PSA and Obamacare

May 29, 2012

Having a personal experience with prostate cancer, I saw a blog entry which I can’t improve upon, so here it is.

Advertisements

LS MAD and LS MaxAD curves don’t have as much information as an error grid

May 25, 2012

I had seen a paper about LS MAD (locally-smoothed median absolute difference curves) before but it referenced a paper I didn’t have. But now I have come across a paper that is very clear and explains everything (1). The locally-smoothed median absolute difference curves plots the median absolute difference against reference where the median absolute difference is averaged over a small region. Glucose is used as an example and the small region is 30 mg/dL (± 15).

The problem with this approach is simple. Outliers won’t appear on the graph. So if truth is 30 mg/dL and the candidate method reports 300 mg/dL, this life threatening result won’t show up. Hence, the LS MAD curve has lost information contained in the data.

But this paper accounts for that by including a second curve called the LS MaxAD (locally-smoothed maximum absolute difference curves) where the maximum absolute difference is plotted against reference and averaged over a much smaller region of 2 mg/dL (± 1). The region chosen can be changed of course – the ones above are used by these authors.

Now, if truth is 30 mg/dL and the candidate method reports 300 mg/dL, this life threatening result will show up. But there are still problems. If truth is 200 mg/dL, the candidate method might report 50 or 350 – both 150 mg/dL errors but in different directions. But the LS MaxAD curve treats these cases as the same. However, a Parkes error grid would place the -150 error into zone C and the + 150 error into zone B. Zone C is a more serious error than zone B, so the LS MaxAD curve has lost information. And the error grid is one graph whereas LS MAD and LS MaxAD are two.

Reference

  1. Kost GJ, Tran NK and Singh H. Mapping point-of-care performance using locally-smoothed median and maximum absolute difference curves Clin Chem Lab Med 2011;49(10):1637–1646.

The basis of a spec

May 16, 2012

I proposed and was the chairholder of EP27, the CLSI standard about error grids. A while ago during the document development committee discussions, I suggested that an error limit specification contain two items – the level of error (e.g., ± 10%) and the percentage of results that would meet the limit (e.g., 95%). A committee member strongly objected and said no – the spec should be the level or error only. So I said, would it be acceptable for the 10% spec, if 20% of results met the spec. He said, of course no. So I said, what about 60%? He said again no and commented – I see where you’re going. Yes, the percentage of results is used to determine acceptability but is not part of the spec. So I said, a spec is a set of criteria and an evaluation is conducted to determine if those criteria have been met, but this line of reasoning didn’t convince him. There might have been more to this story but then I was unexpectedly and rather unceremoniously thrown off the document development committee.


Peer Review

May 8, 2012

Having read about peer review recently, here are two errors.

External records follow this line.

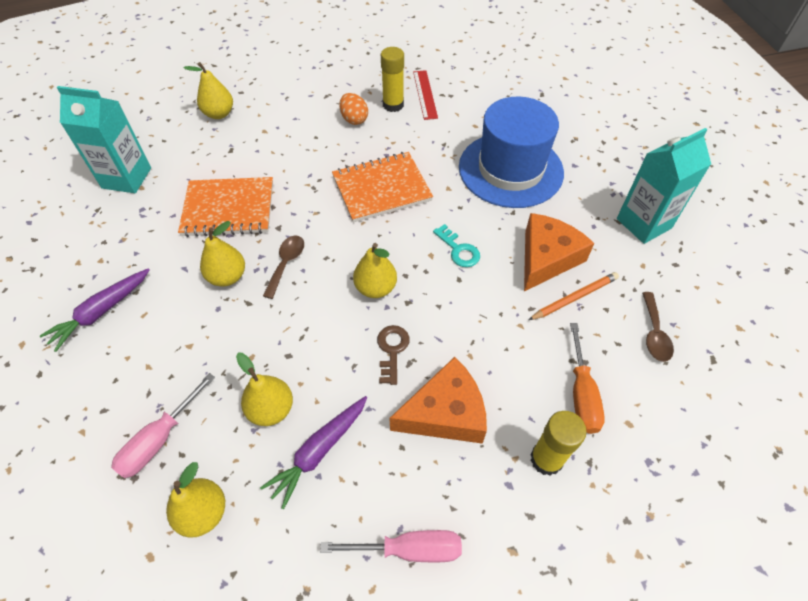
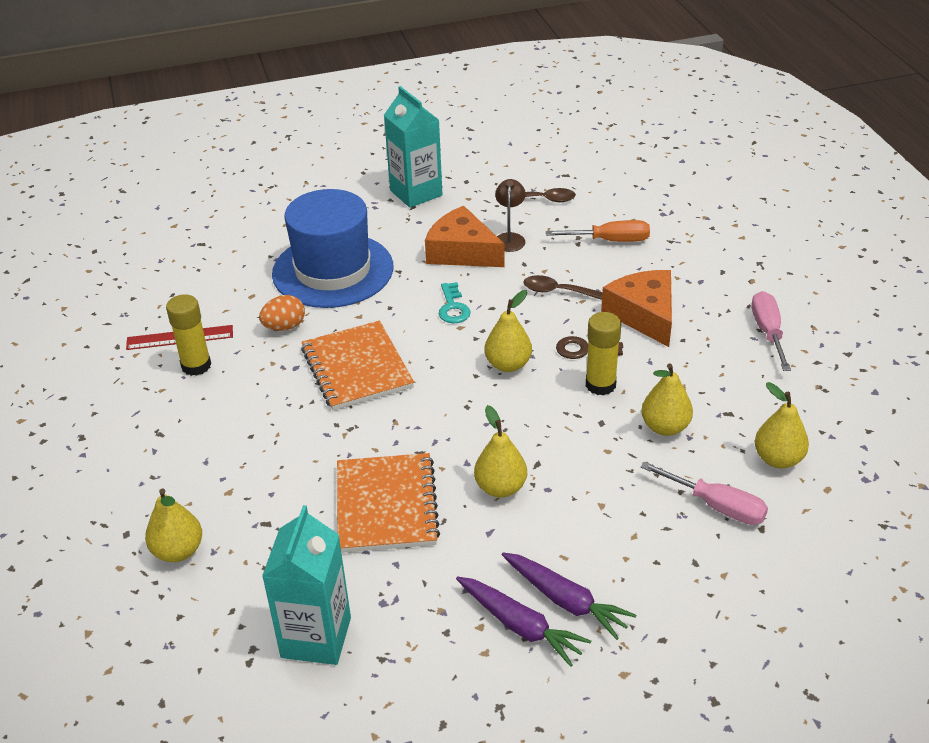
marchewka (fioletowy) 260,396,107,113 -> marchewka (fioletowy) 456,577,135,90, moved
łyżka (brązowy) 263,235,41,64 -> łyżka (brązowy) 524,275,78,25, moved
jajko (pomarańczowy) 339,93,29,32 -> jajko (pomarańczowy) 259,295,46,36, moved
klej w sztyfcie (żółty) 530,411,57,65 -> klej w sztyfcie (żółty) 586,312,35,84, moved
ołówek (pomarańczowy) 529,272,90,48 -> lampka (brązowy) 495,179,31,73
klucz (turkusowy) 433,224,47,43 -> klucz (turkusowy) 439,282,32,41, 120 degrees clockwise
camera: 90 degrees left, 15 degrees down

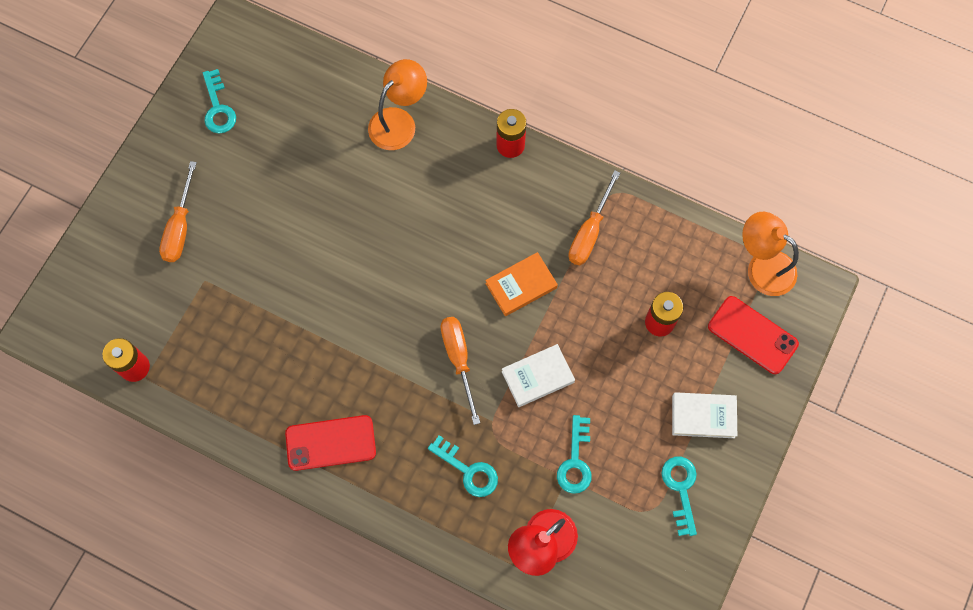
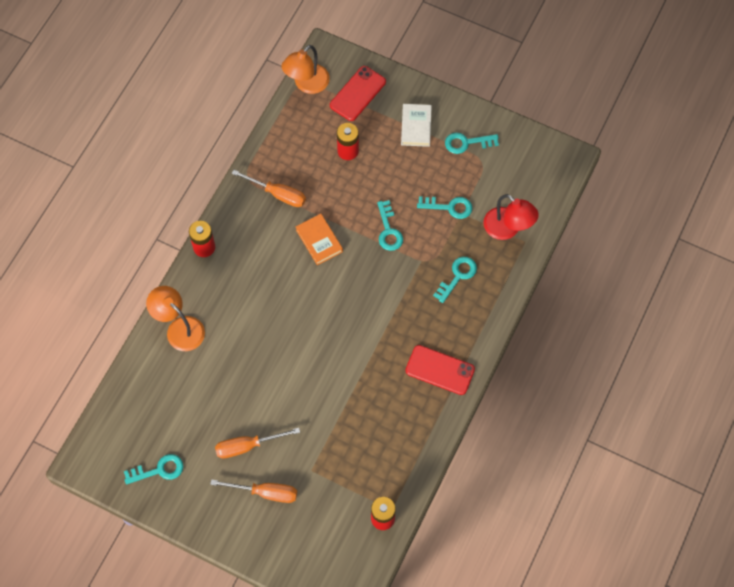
śrubokręt (pomarańczowy) 441,317,39,108 -> śrubokręt (pomarańczowy) 215,428,85,31, moved
książka (biały) 502,344,73,63 -> klucz (turkusowy) 377,200,26,51
telefon (czerwony) 285,415,91,56 -> telefon (czerwony) 405,345,70,50, 60 degrees counterclockwise
camera: 90 degrees left, 5 degrees down

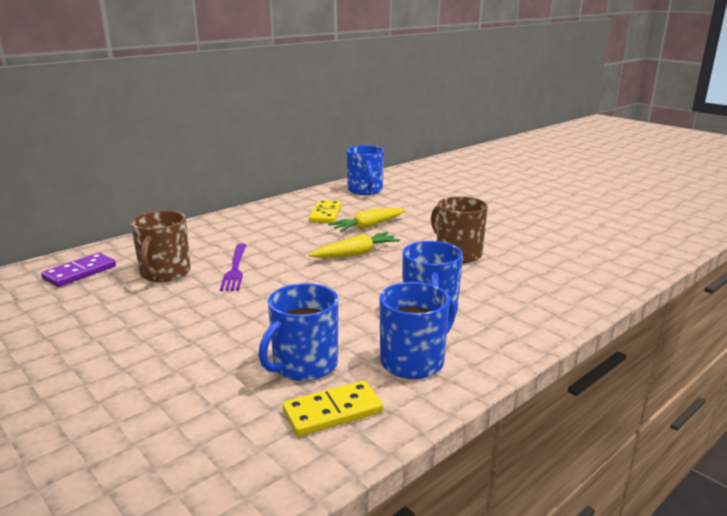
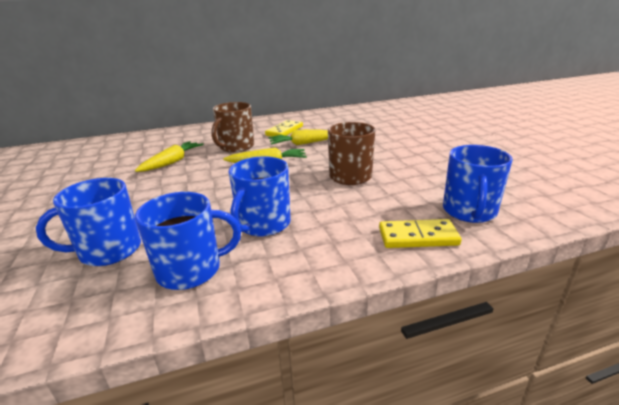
kostka domina (fioletowy) 41,253,75,34 -> none
kubek (brązowy) 130,210,61,72 -> kubek (brązowy) 211,102,43,50, moved
kostka domina (żółty) 282,380,102,57 -> kostka domina (żółty) 379,219,83,29, moved
kubek (niebieski) 346,145,38,50 -> kubek (niebieski) 443,145,70,78, moved
widelec (fioletowy) 220,244,26,47 -> marchewka (żółty) 135,141,69,31
camera: 25 degrees right, 5 degrees up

False negatives – These are defined as articles that deserve to be published but are not. A good example comes from a Wall Street Journal article about the drug Vioxx. Basically, a pharmacist analyzed data – correctly – that showed a problem with the drug but her submission to the New England Journal was rejected.

IMHO, false negatives result from the author – “not being a member of the club”

False positives – These are defined as articles that are published but shouldn’t be. The work of Ioannidis is a good place to start such as “Why Most Published Research Findings Are False.”

IMHO, false negatives result from the author – “being a member of the club”

The good part of peer review comes from constructive comments.